INFORMATION PROVIDED:
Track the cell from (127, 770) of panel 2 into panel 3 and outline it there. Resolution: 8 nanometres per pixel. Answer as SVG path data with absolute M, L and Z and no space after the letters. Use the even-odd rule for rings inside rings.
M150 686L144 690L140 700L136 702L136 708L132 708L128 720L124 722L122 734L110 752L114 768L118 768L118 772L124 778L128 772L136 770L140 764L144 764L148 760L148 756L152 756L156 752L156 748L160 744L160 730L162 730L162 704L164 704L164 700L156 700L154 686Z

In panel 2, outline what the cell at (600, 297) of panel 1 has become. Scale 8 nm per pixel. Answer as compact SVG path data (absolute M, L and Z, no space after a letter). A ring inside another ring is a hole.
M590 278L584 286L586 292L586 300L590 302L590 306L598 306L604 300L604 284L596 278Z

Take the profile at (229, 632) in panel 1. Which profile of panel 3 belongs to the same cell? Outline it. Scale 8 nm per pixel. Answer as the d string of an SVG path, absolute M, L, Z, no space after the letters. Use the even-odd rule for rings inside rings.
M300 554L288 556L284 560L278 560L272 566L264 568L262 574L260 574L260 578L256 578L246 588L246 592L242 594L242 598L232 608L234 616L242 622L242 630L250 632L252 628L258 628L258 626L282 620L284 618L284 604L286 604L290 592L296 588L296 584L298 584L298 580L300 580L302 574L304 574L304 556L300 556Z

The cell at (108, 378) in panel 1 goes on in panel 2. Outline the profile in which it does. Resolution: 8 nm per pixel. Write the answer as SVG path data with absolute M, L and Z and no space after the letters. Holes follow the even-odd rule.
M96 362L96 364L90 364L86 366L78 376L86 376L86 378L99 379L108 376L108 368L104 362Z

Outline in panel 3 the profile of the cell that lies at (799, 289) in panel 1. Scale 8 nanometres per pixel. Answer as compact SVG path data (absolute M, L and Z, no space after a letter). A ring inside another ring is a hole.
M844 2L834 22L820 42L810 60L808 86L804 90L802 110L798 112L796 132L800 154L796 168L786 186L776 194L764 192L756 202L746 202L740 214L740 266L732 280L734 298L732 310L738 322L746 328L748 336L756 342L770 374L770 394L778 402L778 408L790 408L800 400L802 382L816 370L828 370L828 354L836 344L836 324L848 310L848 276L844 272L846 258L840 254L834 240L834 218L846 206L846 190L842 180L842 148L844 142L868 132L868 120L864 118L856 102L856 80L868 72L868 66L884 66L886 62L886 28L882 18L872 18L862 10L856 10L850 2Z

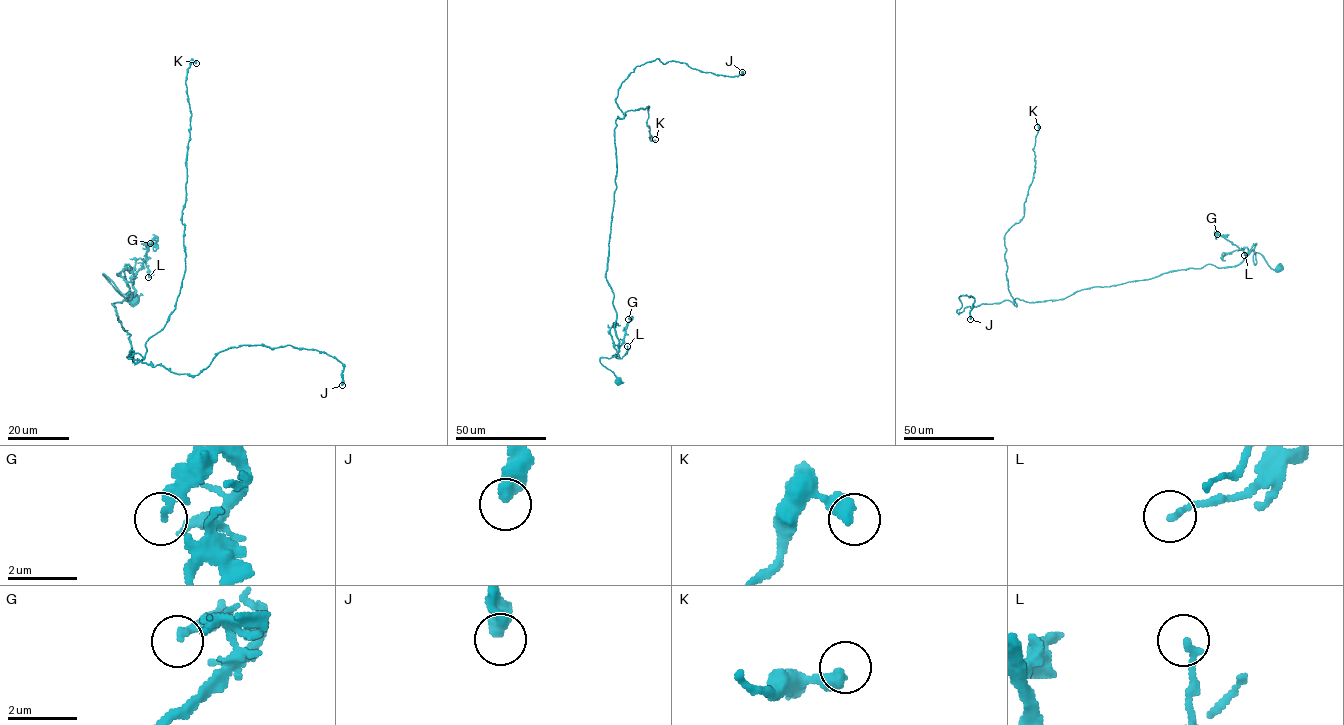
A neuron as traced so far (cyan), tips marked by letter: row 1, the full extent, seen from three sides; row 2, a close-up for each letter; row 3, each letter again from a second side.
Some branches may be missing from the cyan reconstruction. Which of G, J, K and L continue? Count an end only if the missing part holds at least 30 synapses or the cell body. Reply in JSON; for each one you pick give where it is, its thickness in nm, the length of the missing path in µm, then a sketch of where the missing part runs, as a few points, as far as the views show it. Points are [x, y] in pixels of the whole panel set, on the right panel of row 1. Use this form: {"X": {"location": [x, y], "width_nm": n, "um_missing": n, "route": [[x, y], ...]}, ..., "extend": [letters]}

TASK INSTRUCTIONS: Leave the pictures aside and give the records above back word for word.

RESULT BELOW:
Track the cell from (127, 770) of panel 2 into panel 3 and outline it there. Resolution: 8 nanometres per pixel. Answer as SVG path data with absolute M, L and Z and no space after the letters. Use the even-odd rule for rings inside rings.
M150 686L144 690L140 700L136 702L136 708L132 708L128 720L124 722L122 734L110 752L114 768L118 768L118 772L124 778L128 772L136 770L140 764L144 764L148 760L148 756L152 756L156 752L156 748L160 744L160 730L162 730L162 704L164 704L164 700L156 700L154 686Z

In panel 2, outline what the cell at (600, 297) of panel 1 has become. Scale 8 nm per pixel. Answer as compact SVG path data (absolute M, L and Z, no space after a letter). A ring inside another ring is a hole.
M590 278L584 286L586 292L586 300L590 302L590 306L598 306L604 300L604 284L596 278Z

Take the profile at (229, 632) in panel 1. Which profile of panel 3 belongs to the same cell? Outline it. Scale 8 nm per pixel. Answer as the d string of an SVG path, absolute M, L, Z, no space after the letters. Use the even-odd rule for rings inside rings.
M300 554L288 556L284 560L278 560L272 566L264 568L262 574L260 574L260 578L256 578L246 588L246 592L242 594L242 598L232 608L234 616L242 622L242 630L250 632L252 628L258 628L258 626L282 620L284 618L284 604L286 604L290 592L296 588L296 584L298 584L298 580L300 580L302 574L304 574L304 556L300 556Z

The cell at (108, 378) in panel 1 goes on in panel 2. Outline the profile in which it does. Resolution: 8 nm per pixel. Write the answer as SVG path data with absolute M, L and Z and no space after the letters. Holes follow the even-odd rule.
M96 362L96 364L90 364L86 366L78 376L86 376L86 378L99 379L108 376L108 368L104 362Z

Outline in panel 3 the profile of the cell that lies at (799, 289) in panel 1. Scale 8 nanometres per pixel. Answer as compact SVG path data (absolute M, L and Z, no space after a letter). A ring inside another ring is a hole.
M844 2L834 22L820 42L810 60L808 86L804 90L802 110L798 112L796 132L800 154L796 168L786 186L776 194L764 192L756 202L746 202L740 214L740 266L732 280L734 298L732 310L738 322L746 328L748 336L756 342L770 374L770 394L778 402L778 408L790 408L800 400L802 382L816 370L828 370L828 354L836 344L836 324L848 310L848 276L844 272L846 258L840 254L834 240L834 218L846 206L846 190L842 180L842 148L844 142L868 132L868 120L864 118L856 102L856 80L868 72L868 66L884 66L886 62L886 28L882 18L872 18L862 10L856 10L850 2Z

A neuron as traced so far (cyan), tips marked by letter: row 1, the full extent, seen from three sides; row 2, a close-up for each letter; row 3, each letter again from a second side.
Some branches may be missing from the cyan reconstruction. Which of G, J, K and L continue? Count an end only if the missing part holds at least 30 synapses or the cell body. Reply in JSON; for each one you pick give where it is, its thickness in nm, the length of the missing path in µm, then a sketch of where the missing part runs, as a few points, as far as the views show it. Points are [x, y] in pixels of the whole panel set, on the right panel of row 1. Use this form: {"X": {"location": [x, y], "width_nm": n, "um_missing": n, "route": [[x, y], ...]}, ..., "extend": [letters]}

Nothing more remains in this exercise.